*** Opening Text excerpt ***

ASTRO Presentation Highlights Genomic Research on Resistance to Radiation

Physicians who treat patients with cancer face a key challenge in determining which of those patients will benefit from radiation therapy or chemotherapy.

To aid these decisions, researchers increasingly turn to genomic medicine to identify mutations that can render a tumor immune to conventional treatment — and to develop targeted therapies that can overcome that resistance. Cleveland Clinic is engaged in an ambitious, large-scale effort to catalogue and target genetic alterations that confer resistance to radiation therapy.

A research team led by Mohamed Abazeed, MD, PhD, associate staff in the Department of Radiation Oncology and assistant professor of medicine, reported their findings September 15 and 16 in oral presentations at the annual meeting of the American Society for Radiation Oncology (ASTRO).

“Fundamentally, our group hunts for mutations and other alterations that represent the Achilles’ heel of cancers when used in combination with radiation,” says Dr. Abazeed. “We use high-throughput technology, computation, and a comprehensive target validation scheme, in an attempt to bring new molecular diagnostics into the clinic.”

Dr. Abazeed’s team created a novel platform to test tumor samples for radiation response in vitro in a high-throughput assay. Results from the assay are informed by genomic data derived from tumor samples. This allows the researchers to compare the response to radiation between samples with mutations in individual genes and wild-type samples that lack mutations.

*** Closing Text excerpt ***
*** Opening Dataset records ***

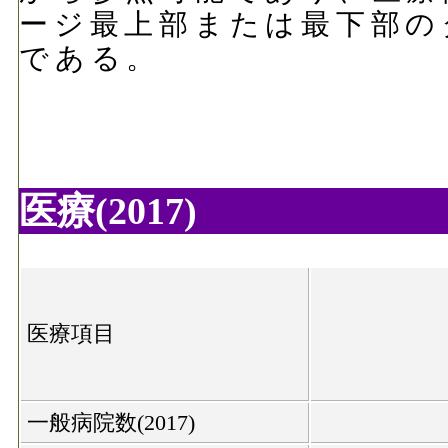
ージ最上部または最下部の
である。
医療(2017)
医療項目
一般病院数(2017)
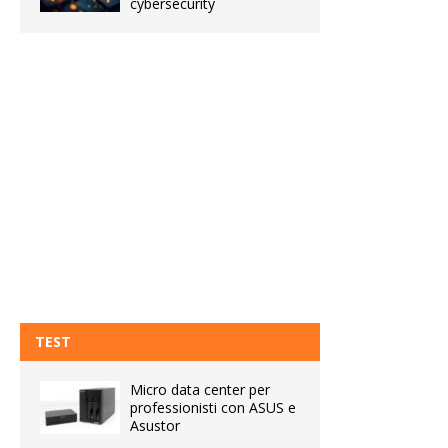
cybersecurity
TEST
Micro data center per
professionisti con ASUS e
Asustor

*** Closing Dataset records ***

- Questions to answer
1. In the article on genomic research into radiation resistance, reproduce verbatim the passage that begins at the words "Physicians who treat" and stops after "Radiation Oncology (ASTRO).".
2. Condense the paragraph of the radiation-resistance article that opens with "Dr. Abazeed's team created a novel platform" into a shorter version that keeps its main facts.

- Answers for the exercise
1.
Physicians who treat patients with cancer face a key challenge in determining which of those patients will benefit from radiation therapy or chemotherapy.

To aid these decisions, researchers increasingly turn to genomic medicine to identify mutations that can render a tumor immune to conventional treatment — and to develop targeted therapies that can overcome that resistance. Cleveland Clinic is engaged in an ambitious, large-scale effort to catalogue and target genetic alterations that confer resistance to radiation therapy.

A research team led by Mohamed Abazeed, MD, PhD, associate staff in the Department of Radiation Oncology and assistant professor of medicine, reported their findings September 15 and 16 in oral presentations at the annual meeting of the American Society for Radiation Oncology (ASTRO).

2. Dr. Abazeed's team built a new high-throughput in vitro platform that tests tumor samples for radiation response. Genomic data from the samples inform the results. This lets researchers compare radiation response in samples with mutations in individual genes against wild-type samples without mutations.